Understanding Air Separation Units and Their Applications

When discussing air separation units (ASUs), it is essential to distinguish between the diverse applications in the field. This article explores the principles behind ASUs, particularly those in the context of hydronic systems and industrial processes. We will delve into the methods of separating various gases from liquid air and explore the fundamental concepts behind ASUs in different settings.

Introduction to Air Separation Units

Generally, an air separation unit refers to a device used to separate the various components of air, such as nitrogen and oxygen. However, in the context of hydronic systems, an ASU can be referred to as a method for removing entrained air from water-based heat transfer systems. This process is crucial for maintaining the efficiency and longevity of the system. In this article, we will clarify the distinction and explore how these units function in practical applications.
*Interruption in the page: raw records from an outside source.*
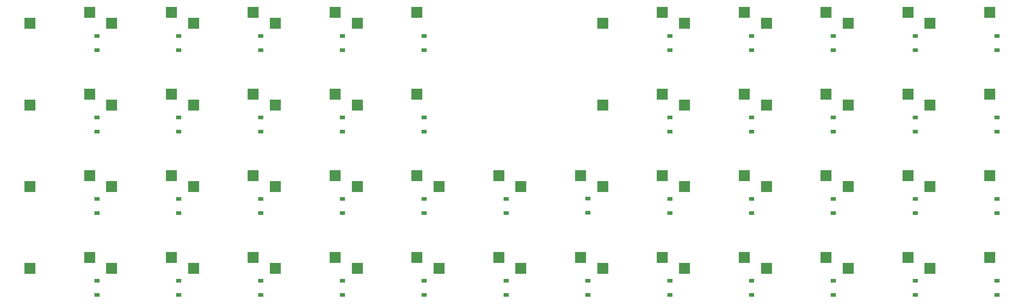
<source format=gbr>
%TF.GenerationSoftware,KiCad,Pcbnew,(5.99.0-8803-gb07c8110c8)*%
%TF.CreationDate,2021-05-08T13:19:11+01:00*%
%TF.ProjectId,Inflorescent,496e666c-6f72-4657-9363-656e742e6b69,rev?*%
%TF.SameCoordinates,PXf42400PY8954400*%
%TF.FileFunction,Paste,Bot*%
%TF.FilePolarity,Positive*%
%FSLAX46Y46*%
G04 Gerber Fmt 4.6, Leading zero omitted, Abs format (unit mm)*
G04 Created by KiCad (PCBNEW (5.99.0-8803-gb07c8110c8)) date 2021-05-08 13:19:11*
%MOMM*%
%LPD*%
G01*
G04 APERTURE LIST*
%ADD10R,2.550000X2.500000*%
%ADD11R,1.200000X0.900000*%
G04 APERTURE END LIST*
D10*
%TO.C,SW9*%
X172290000Y76080000D03*
X158440000Y73540000D03*
%TD*%
%TO.C,SW11*%
X210290000Y76080000D03*
X196440000Y73540000D03*
%TD*%
%TO.C,SW16*%
X77290000Y57080000D03*
X63440000Y54540000D03*
%TD*%
%TO.C,SW23*%
X210290000Y57080000D03*
X196440000Y54540000D03*
%TD*%
%TO.C,SW31*%
X134290000Y38080000D03*
X120440000Y35540000D03*
%TD*%
%TO.C,SW26*%
X39290000Y38080000D03*
X25440000Y35540000D03*
%TD*%
%TO.C,SW20*%
X153290000Y57080000D03*
X139440000Y54540000D03*
%TD*%
%TO.C,SW22*%
X191290000Y57080000D03*
X177440000Y54540000D03*
%TD*%
%TO.C,SW1*%
X20290000Y76080000D03*
X6440000Y73540000D03*
%TD*%
%TO.C,SW43*%
X134290000Y19080000D03*
X120440000Y16540000D03*
%TD*%
%TO.C,SW13*%
X20290000Y57080000D03*
X6440000Y54540000D03*
%TD*%
%TO.C,SW32*%
X153290000Y38080000D03*
X139440000Y35540000D03*
%TD*%
%TO.C,SW37*%
X20290000Y19080000D03*
X6440000Y16540000D03*
%TD*%
%TO.C,SW25*%
X20290000Y38080000D03*
X6440000Y35540000D03*
%TD*%
%TO.C,SW24*%
X229290000Y57080000D03*
X215440000Y54540000D03*
%TD*%
%TO.C,SW34*%
X191290000Y38080000D03*
X177440000Y35540000D03*
%TD*%
%TO.C,SW2*%
X39290000Y76080000D03*
X25440000Y73540000D03*
%TD*%
%TO.C,SW46*%
X191290000Y19080000D03*
X177440000Y16540000D03*
%TD*%
%TO.C,SW42*%
X115290000Y19080000D03*
X101440000Y16540000D03*
%TD*%
%TO.C,SW15*%
X58290000Y57080000D03*
X44440000Y54540000D03*
%TD*%
%TO.C,SW4*%
X77290000Y76080000D03*
X63440000Y73540000D03*
%TD*%
%TO.C,SW12*%
X229290000Y76080000D03*
X215440000Y73540000D03*
%TD*%
%TO.C,SW47*%
X210290000Y19080000D03*
X196440000Y16540000D03*
%TD*%
%TO.C,SW33*%
X172290000Y38080000D03*
X158440000Y35540000D03*
%TD*%
%TO.C,SW36*%
X229290000Y38080000D03*
X215440000Y35540000D03*
%TD*%
%TO.C,SW29*%
X96290000Y38080000D03*
X82440000Y35540000D03*
%TD*%
%TO.C,SW5*%
X96290000Y76080000D03*
X82440000Y73540000D03*
%TD*%
%TO.C,SW44*%
X153290000Y19080000D03*
X139440000Y16540000D03*
%TD*%
%TO.C,SW48*%
X229290000Y19080000D03*
X215440000Y16540000D03*
%TD*%
%TO.C,SW21*%
X172290000Y57080000D03*
X158440000Y54540000D03*
%TD*%
%TO.C,SW8*%
X153290000Y76080000D03*
X139440000Y73540000D03*
%TD*%
%TO.C,SW28*%
X77290000Y38080000D03*
X63440000Y35540000D03*
%TD*%
%TO.C,SW38*%
X39290000Y19080000D03*
X25440000Y16540000D03*
%TD*%
%TO.C,SW3*%
X58290000Y76080000D03*
X44440000Y73540000D03*
%TD*%
%TO.C,SW40*%
X77290000Y19080000D03*
X63440000Y16540000D03*
%TD*%
%TO.C,SW27*%
X58290000Y38080000D03*
X44440000Y35540000D03*
%TD*%
%TO.C,SW14*%
X39290000Y57080000D03*
X25440000Y54540000D03*
%TD*%
%TO.C,SW30*%
X115290000Y38080000D03*
X101440000Y35540000D03*
%TD*%
%TO.C,SW45*%
X172290000Y19080000D03*
X158440000Y16540000D03*
%TD*%
%TO.C,SW10*%
X191290000Y76080000D03*
X177440000Y73540000D03*
%TD*%
%TO.C,SW39*%
X58290000Y19080000D03*
X44440000Y16540000D03*
%TD*%
%TO.C,SW35*%
X210290000Y38080000D03*
X196440000Y35540000D03*
%TD*%
%TO.C,SW17*%
X96290000Y57080000D03*
X82440000Y54540000D03*
%TD*%
%TO.C,SW41*%
X96290000Y19080000D03*
X82440000Y16540000D03*
%TD*%
D11*
%TO.C,D46*%
X193000000Y10350000D03*
X193000000Y13650000D03*
%TD*%
%TO.C,D32*%
X155000000Y29350000D03*
X155000000Y32650000D03*
%TD*%
%TO.C,D22*%
X193000000Y48350000D03*
X193000000Y51650000D03*
%TD*%
%TO.C,D37*%
X22000000Y10350000D03*
X22000000Y13650000D03*
%TD*%
%TO.C,D40*%
X79000000Y10350000D03*
X79000000Y13650000D03*
%TD*%
%TO.C,D3*%
X60000000Y67350000D03*
X60000000Y70650000D03*
%TD*%
%TO.C,D13*%
X22000000Y48350000D03*
X22000000Y51650000D03*
%TD*%
%TO.C,D31*%
X136000000Y29500000D03*
X136000000Y32800000D03*
%TD*%
%TO.C,D48*%
X231000000Y10350000D03*
X231000000Y13650000D03*
%TD*%
%TO.C,D8*%
X155000000Y67350000D03*
X155000000Y70650000D03*
%TD*%
%TO.C,D20*%
X155000000Y48350000D03*
X155000000Y51650000D03*
%TD*%
%TO.C,D21*%
X174000000Y48350000D03*
X174000000Y51650000D03*
%TD*%
%TO.C,D38*%
X41000000Y10350000D03*
X41000000Y13650000D03*
%TD*%
%TO.C,D33*%
X174000000Y29350000D03*
X174000000Y32650000D03*
%TD*%
%TO.C,D4*%
X79000000Y67350000D03*
X79000000Y70650000D03*
%TD*%
%TO.C,D41*%
X98000000Y10350000D03*
X98000000Y13650000D03*
%TD*%
%TO.C,D27*%
X60000000Y29350000D03*
X60000000Y32650000D03*
%TD*%
%TO.C,D15*%
X60000000Y48350000D03*
X60000000Y51650000D03*
%TD*%
%TO.C,D14*%
X41000000Y48350000D03*
X41000000Y51650000D03*
%TD*%
%TO.C,D26*%
X41000000Y29350000D03*
X41000000Y32650000D03*
%TD*%
%TO.C,D30*%
X117000000Y29350000D03*
X117000000Y32650000D03*
%TD*%
%TO.C,D36*%
X231000000Y29350000D03*
X231000000Y32650000D03*
%TD*%
%TO.C,D12*%
X231000000Y67350000D03*
X231000000Y70650000D03*
%TD*%
%TO.C,D1*%
X22000000Y67350000D03*
X22000000Y70650000D03*
%TD*%
%TO.C,D45*%
X174000000Y10350000D03*
X174000000Y13650000D03*
%TD*%
%TO.C,D16*%
X79000000Y48350000D03*
X79000000Y51650000D03*
%TD*%
%TO.C,D2*%
X41000000Y67350000D03*
X41000000Y70650000D03*
%TD*%
%TO.C,D43*%
X136000000Y10350000D03*
X136000000Y13650000D03*
%TD*%
%TO.C,D35*%
X212000000Y29350000D03*
X212000000Y32650000D03*
%TD*%
%TO.C,D11*%
X212000000Y67350000D03*
X212000000Y70650000D03*
%TD*%
%TO.C,D24*%
X231000000Y48350000D03*
X231000000Y51650000D03*
%TD*%
%TO.C,D28*%
X79000000Y29350000D03*
X79000000Y32650000D03*
%TD*%
%TO.C,D29*%
X98000000Y29350000D03*
X98000000Y32650000D03*
%TD*%
%TO.C,D9*%
X174000000Y67350000D03*
X174000000Y70650000D03*
%TD*%
%TO.C,D23*%
X212000000Y48350000D03*
X212000000Y51650000D03*
%TD*%
%TO.C,D17*%
X98000000Y48350000D03*
X98000000Y51650000D03*
%TD*%
%TO.C,D39*%
X60000000Y10350000D03*
X60000000Y13650000D03*
%TD*%
%TO.C,D25*%
X22000000Y29350000D03*
X22000000Y32650000D03*
%TD*%
%TO.C,D34*%
X193000000Y29350000D03*
X193000000Y32650000D03*
%TD*%
%TO.C,D10*%
X193000000Y67350000D03*
X193000000Y70650000D03*
%TD*%
%TO.C,D42*%
X117000000Y10350000D03*
X117000000Y13650000D03*
%TD*%
%TO.C,D5*%
X98000000Y67350000D03*
X98000000Y70650000D03*
%TD*%
%TO.C,D47*%
X212000000Y10350000D03*
X212000000Y13650000D03*
%TD*%
%TO.C,D44*%
X155000000Y10350000D03*
X155000000Y13650000D03*
%TD*%
M02*

</source>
The Basics of Air Separation in Hydronic Systems

Hydronic systems, or water-based heat transfer systems, are utilized in various industrial and residential applications. These systems require the removal of air to ensure optimal performance. There are three principal types of ASUs used in hydronic systems, each designed to address specific needs and challenges.

The Air Scoop ASU

The air scoop ASU is the oldest type. It operates by creating a drop in velocity as the water enters a chamber that is larger than the pipe. This design, combined with the fact that the water entering the system is the hottest and at the lowest pressure, facilitates the release of entrained air from the solution. The released air is then vented away, ensuring that the system remains free of air bubbles.

The Centrifugal ASU

The centrifugal ASU works by having water enter near the top of a vertical cylinder tangentially and exiting the same side near the bottom in a swirling motion. This swirling flow generates a low-pressure vortex in the center of the cylinder. The low pressure effectively pulls air out of solution and allows it to rise to the surface, where it can be vented away. This method is effective in removing entrained air and improving the system's efficiency.

The Microbubble Resorber ASU

The most effective ASU in hydronic systems is the microbubble resorber. This unit features a high-surface area matrix, such as a wire-bristle brush or small rings known as Pall Rings. The high surface area provides a surface for entrained air to coalesce and come out of solution, facilitating efficient air removal. This method ensures minimal air entrainment, leading to better system performance and longer operational life.

The Process of Separating Cryogenic Gases

Another application of air separation units is the separation of cryogenic gases, where the differential evaporation rates of gases play a crucial role. In this process, liquid air is cooled to extremely low temperatures, and as the air is heated, the gases with different boiling points evaporate at different rates. Nitrogen, for instance, evaporates at a lower temperature than oxygen, allowing for its separation from the liquid air.

This method involves the following steps:

First, air is compressed and cooled to form liquid air. Then, the liquid air is heated gradually, causing the gases to evaporate at different rates. Finally, the separated gases are collected and stored or used for various applications.

This process is widely used in industrial applications such as the production of oxygen, nitrogen, and other industrial gases.

Conclusion

Understanding the function and applications of air separation units is crucial for maintaining and optimizing the performance of hydronic systems and industrial processes. The three types of ASUs discussed here—air scoop, centrifugal, and microbubble resorber—each have their unique methods of removing entrained air, ensuring the system operates efficiently.

Whether you are involved in the design, operation, or maintenance of a hydronic system, or working with cryogenic gas separation, knowledge of ASUs can be invaluable. By selecting and employing the appropriate ASU, you can ensure that your system remains free of air entrainment, leading to improved performance and longevity.